In this context, physical spaces at Cisco are evolving to give greater prominence to open spaces, meeting rooms and the installation of large screens for multipoint teleworking.
«It’s about giving workers the freedom to deploy the skills for which you hired them and, at the same time, to maintain a point of personal synchronization with the team on a regular basis.»
Q.- The pandemic has also highlighted the importance of cybersecurity.
A.- Of course, in a teleworking environment it is crucial to take care of the security of access to work applications, so that operating remotely is as secure as doing so from the corporate network.

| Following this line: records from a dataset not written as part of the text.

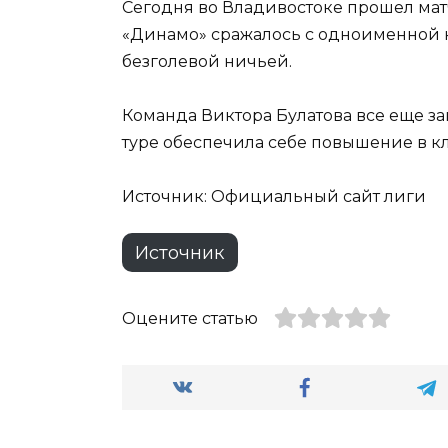
Сегодня во Владивостоке прошел матч
«Динамо» сражалось с одноименной 
безголевой ничьей.
Команда Виктора Булатова все еще з
туре обеспечила себе повышение в кл
Источник: Официальный сайт лиги
Источник
Оцените статью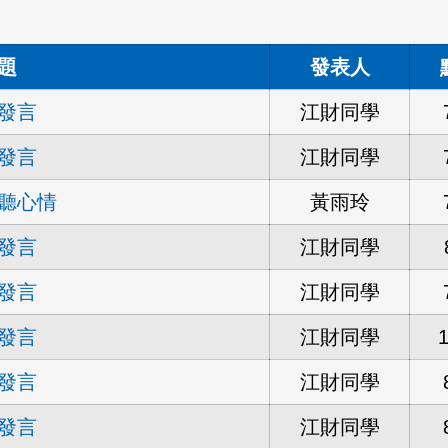
題
發表人
發言
江財同學
發言
江財同學
聽心情
黃雨玲
發言
江財同學
發言
江財同學
發言
江財同學
發言
江財同學
發言
江財同學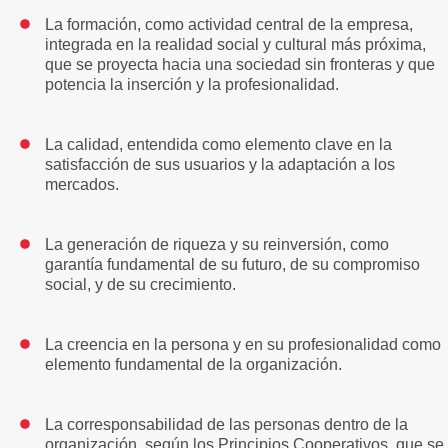
La formación, como actividad central de la empresa,
integrada en la realidad social y cultural más próxima,
que se proyecta hacia una sociedad sin fronteras y que
potencia la inserción y la profesionalidad.
La calidad, entendida como elemento clave en la
satisfacción de sus usuarios y la adaptación a los
mercados.
La generación de riqueza y su reinversión, como
garantía fundamental de su futuro, de su compromiso
social, y de su crecimiento.
La creencia en la persona y en su profesionalidad como
elemento fundamental de la organización.
La corresponsabilidad de las personas dentro de la
organización, según los Principios Cooperativos, que se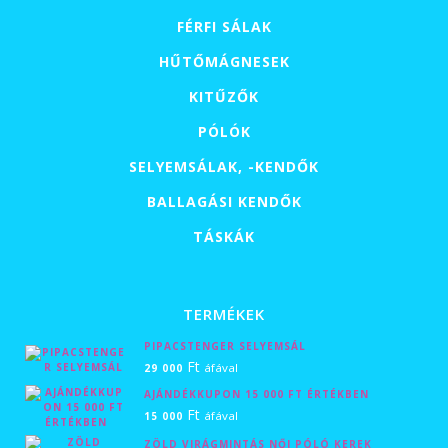
FÉRFI SÁLAK
HŰTŐMÁGNESEK
KITŰZŐK
PÓLÓK
SELYEMSÁLAK, -KENDŐK
BALLAGÁSI KENDŐK
TÁSKÁK
TERMÉKEK
PIPACSTENGER SELYEMSÁL
Ft
áfával
29 000
AJÁNDÉKKUPON 15 000 FT ÉRTÉKBEN
Ft
áfával
15 000
ZÖLD VIRÁGMINTÁS NŐI PÓLÓ KEREK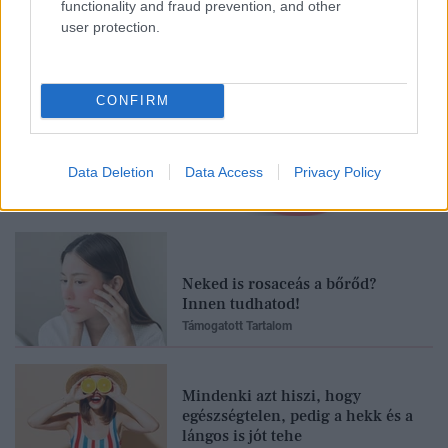
functionality and fraud prevention, and other
user protection.
CONFIRM
Data Deletion
Data Access
Privacy Policy
Feliratkozom
Neked is rosaceás a bőrőd?
Innen tudhatod!
Támogatott Tartalom
Mindenki azt hiszi, hogy
egészségtelen, pedig a hekk és a
lángos is jót tehe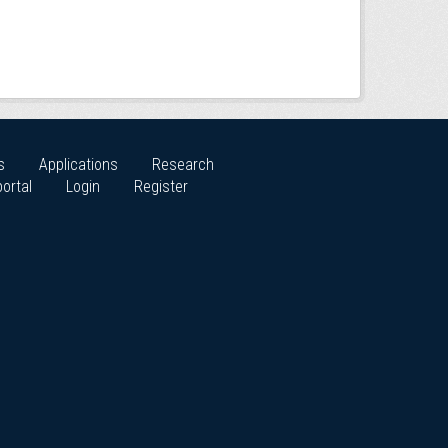
s
Applications
Research
ortal
Login
Register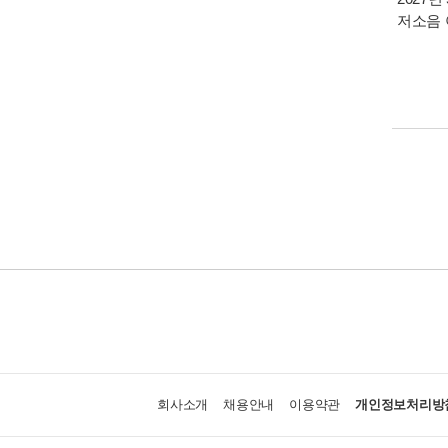
저소음
회사소개
채용안내
이용약관
개인정보처리방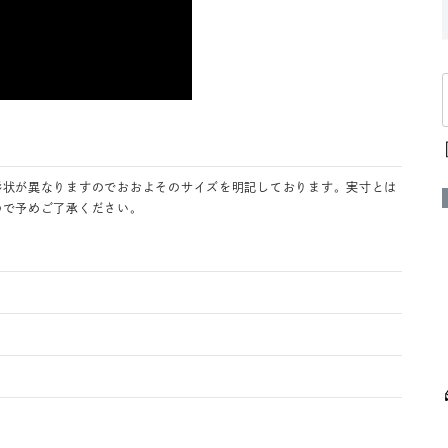
形状が異なりますのでおおよそのサイズを明記しております。実寸とは
ので予めご了承ください。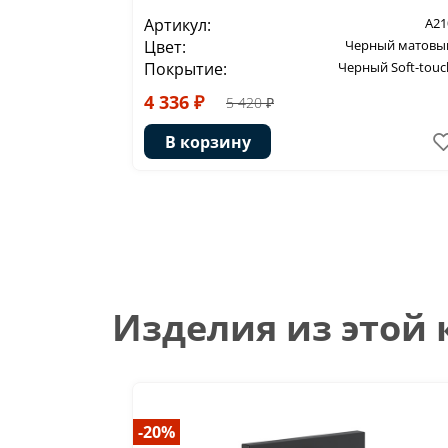
Артикул:
A21
Цвет:
Черный матовы
Покрытие:
Черный Soft-touc
4 336 ₽
5 420 ₽
В корзину
Изделия из этой
-20%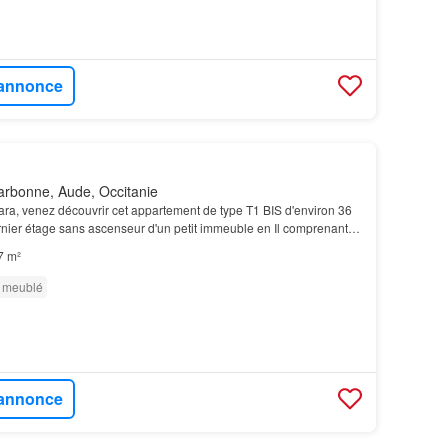
l'annonce
rbonne, Aude, Occitanie
ra, venez découvrir cet appartement de type T1 BIS d'environ 36
ernier étage sans ascenseur d'un petit immeuble en Il comprenant
ec un placard de rangement et cuisine…
7 m²
 meublé
l'annonce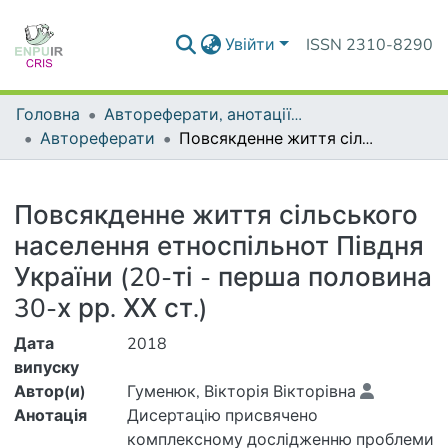
Увійти
ISSN 2310-8290
Головна
Автореферати, анотації до дисертацій та дисертації
Автореферати
Повсякденне життя сільського населення етноспільнот Півдня України (20-ті - перша половина 30-х рр. ХХ ст.)
Деталі
Повсякденне життя сільського
населення етноспільнот Півдня
України (20-ті - перша половина
30-х рр. ХХ ст.)
Дата
2018
випуску
Автор(и)
Гуменюк, Вікторія Вікторівна
Анотація
Дисертацію присвячено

The technology already exists. At Cisco we offer solutions to secure the identity of the user and the device, to ensure that the person is who they say they are and that they are using the equipment they should be. In fact, we work with universities in Spain that have patents on device fingerprinting. We also participate in projects in the healthcare field that demonstrate that federated knowledge can be obtained from an artificial intelligence, without the need to extract the data from the network in which it is stored.
Q.- How has cybersecurity evolved around Bring Your Own Device (BYOD), from a technological point of view?
A.- In the past, the way to protect devices outside the corporate network was to generate a tunnel (VPN) to connect both. However, as the company’s perimeter grew, so did the difficulties – and costs – of managing the number of VPNs.
Today, a trust and certification policy is generated between the device, the user and the corporate network. In other words, it is a matter of identifying the person and the team, and checking that there is no dissonance in traffic patterns. In this way, any attempt to access unauthorized applications and data can be detected, requiring much less processing power.
Q.- Are you one of those who believe that quantum computing will put all cybersecurity systems in check?
A.- We know that current encryption algorithms are not secure against quantum computing. What can take a normal computer 300 years to decrypt, a quantum computer can decrypt in 2.5 hours.
That is why we have been trying to prevent this threat for years, working on post-quantum encryption algorithms. At the European Union level, there are already three finalist algorithms and it is possible that the choice of the algorithm that will set the future industry standard will be accelerated compared to the initial target date of 2024.
In short, technology will continue to evolve, challenges will continue to arise and, once again, technology itself will be able to meet them. I can’t think of a more fascinating industry to work in.
«Technology is going to continue to evolve, challenges are going to continue to emerge and, again, technology itself will be able to meet them. I can’t think of a more fascinating sector to work in.»